Presented in an unusual letterboxed full screen format, Black Metal Satanica has a real shot on video, post-production revamp over to film feel. The colors are crisp, the details easy to define, and the overall impression is one of professionalism and polish. On the down side, the lack of an anamorphic transfer is troubling, especially when you realize that the black bars on the top and bottom of the 1.33:1 image are being used to highlight band names, subject monikers, and the occasional inclusion of subtitles. It makes the whole visual presentation kind of surreal.
On the sound side, all the interviews are conducted in what is clearly an internal microphone dynamic. As long as the camcorder is capable of picking up the individual's voice, we hear it loud and clear. Otherwise, there are times when some of the sentiments get lost inside a limited technological set-up. The music is also given a good representation, the Dolby Digital Stereo 2.0 mix offering solid bass and clean contrasts. While some might argue for a 5.1 version of the title, such a set-up would only illustrate the documentaries lo-fi budgeting.
Sadly, there are none, and this is the DVD version of Black Metal Satanica's weakest aspect. Since many of these bands are unknown to most music fans, some manner of biography or individual write-up would have been nice. After all, why feature these groups without giving potential devotees the information they need to understand and follow them?
Don't get the wrong impression of this title. Black Metal Satanica is not just for the converted or lover of loud, fast, and hard heaviness. While the songs will take some getting used to, the information and ideas proffered by the individuals interviewed makes for an amazing documentary experience. Easily earning a Highly Recommended rating, Black Metal Satanica is one of the finest area-specific films about a particular subgenre of music ever made.
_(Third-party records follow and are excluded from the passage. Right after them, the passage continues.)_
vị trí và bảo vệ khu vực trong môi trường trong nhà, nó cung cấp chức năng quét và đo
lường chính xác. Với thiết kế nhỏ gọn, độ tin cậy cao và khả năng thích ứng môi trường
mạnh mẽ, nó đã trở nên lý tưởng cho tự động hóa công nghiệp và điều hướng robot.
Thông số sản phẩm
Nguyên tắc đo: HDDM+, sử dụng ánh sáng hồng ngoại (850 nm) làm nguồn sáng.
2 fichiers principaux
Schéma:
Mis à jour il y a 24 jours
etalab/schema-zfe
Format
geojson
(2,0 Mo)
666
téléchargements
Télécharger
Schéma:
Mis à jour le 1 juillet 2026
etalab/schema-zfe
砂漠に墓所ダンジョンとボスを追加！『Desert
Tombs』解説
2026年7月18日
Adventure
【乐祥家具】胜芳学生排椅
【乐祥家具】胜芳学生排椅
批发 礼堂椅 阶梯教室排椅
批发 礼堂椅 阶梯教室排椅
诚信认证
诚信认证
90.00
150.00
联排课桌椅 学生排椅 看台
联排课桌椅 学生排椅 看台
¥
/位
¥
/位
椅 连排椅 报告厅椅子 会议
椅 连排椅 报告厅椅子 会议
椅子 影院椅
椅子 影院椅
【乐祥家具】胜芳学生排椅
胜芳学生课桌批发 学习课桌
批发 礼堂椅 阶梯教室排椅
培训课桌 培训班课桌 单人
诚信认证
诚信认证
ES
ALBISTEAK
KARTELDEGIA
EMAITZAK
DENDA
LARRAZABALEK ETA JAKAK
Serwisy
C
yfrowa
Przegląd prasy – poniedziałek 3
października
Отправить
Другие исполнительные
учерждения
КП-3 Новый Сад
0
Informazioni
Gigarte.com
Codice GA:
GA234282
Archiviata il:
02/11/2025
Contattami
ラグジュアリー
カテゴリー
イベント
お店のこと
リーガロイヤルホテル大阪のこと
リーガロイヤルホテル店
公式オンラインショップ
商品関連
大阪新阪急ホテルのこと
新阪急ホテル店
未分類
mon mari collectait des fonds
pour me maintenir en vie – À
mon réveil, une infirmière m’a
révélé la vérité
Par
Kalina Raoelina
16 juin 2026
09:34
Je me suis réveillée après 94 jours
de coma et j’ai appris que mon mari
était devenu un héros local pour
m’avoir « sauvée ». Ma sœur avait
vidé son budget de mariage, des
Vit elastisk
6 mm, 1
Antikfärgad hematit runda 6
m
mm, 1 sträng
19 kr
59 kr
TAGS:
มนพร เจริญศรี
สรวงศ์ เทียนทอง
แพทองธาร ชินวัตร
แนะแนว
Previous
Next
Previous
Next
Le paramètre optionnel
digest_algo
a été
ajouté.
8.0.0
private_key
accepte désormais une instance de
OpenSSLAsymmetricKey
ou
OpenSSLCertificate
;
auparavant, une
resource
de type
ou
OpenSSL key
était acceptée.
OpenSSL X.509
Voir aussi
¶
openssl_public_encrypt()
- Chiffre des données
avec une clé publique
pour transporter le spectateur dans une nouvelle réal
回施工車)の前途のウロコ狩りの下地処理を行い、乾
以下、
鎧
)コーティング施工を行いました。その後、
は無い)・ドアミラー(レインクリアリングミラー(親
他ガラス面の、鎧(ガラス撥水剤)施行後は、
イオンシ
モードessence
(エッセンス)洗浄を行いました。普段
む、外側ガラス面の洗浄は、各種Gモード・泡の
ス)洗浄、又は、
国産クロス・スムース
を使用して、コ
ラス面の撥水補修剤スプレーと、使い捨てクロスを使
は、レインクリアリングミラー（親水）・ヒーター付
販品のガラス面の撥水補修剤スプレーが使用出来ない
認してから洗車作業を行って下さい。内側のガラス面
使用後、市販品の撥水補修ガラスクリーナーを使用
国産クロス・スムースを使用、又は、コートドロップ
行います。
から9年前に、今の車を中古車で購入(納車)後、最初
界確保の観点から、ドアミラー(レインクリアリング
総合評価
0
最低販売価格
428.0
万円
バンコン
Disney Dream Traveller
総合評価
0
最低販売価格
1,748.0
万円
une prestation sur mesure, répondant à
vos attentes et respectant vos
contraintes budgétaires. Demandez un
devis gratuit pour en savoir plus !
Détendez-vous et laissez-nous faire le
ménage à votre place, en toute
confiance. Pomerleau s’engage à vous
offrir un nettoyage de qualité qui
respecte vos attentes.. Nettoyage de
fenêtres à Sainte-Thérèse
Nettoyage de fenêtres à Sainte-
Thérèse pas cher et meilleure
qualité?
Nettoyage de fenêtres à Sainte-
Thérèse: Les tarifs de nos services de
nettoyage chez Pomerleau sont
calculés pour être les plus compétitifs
While the sounds may not be everyone's cup of tea, the conversations reveal amazing insight into Scandinavia, its long and tortured history with Christianity, the strong theme of Nordic mythology, and the ever-present alienation and angst experienced by young people around the world. Black Metal may not be the most extreme music in the whole of said sonic media, but thanks to a film like this, it definitely deserves more than just a fringe-dwelling dismissal.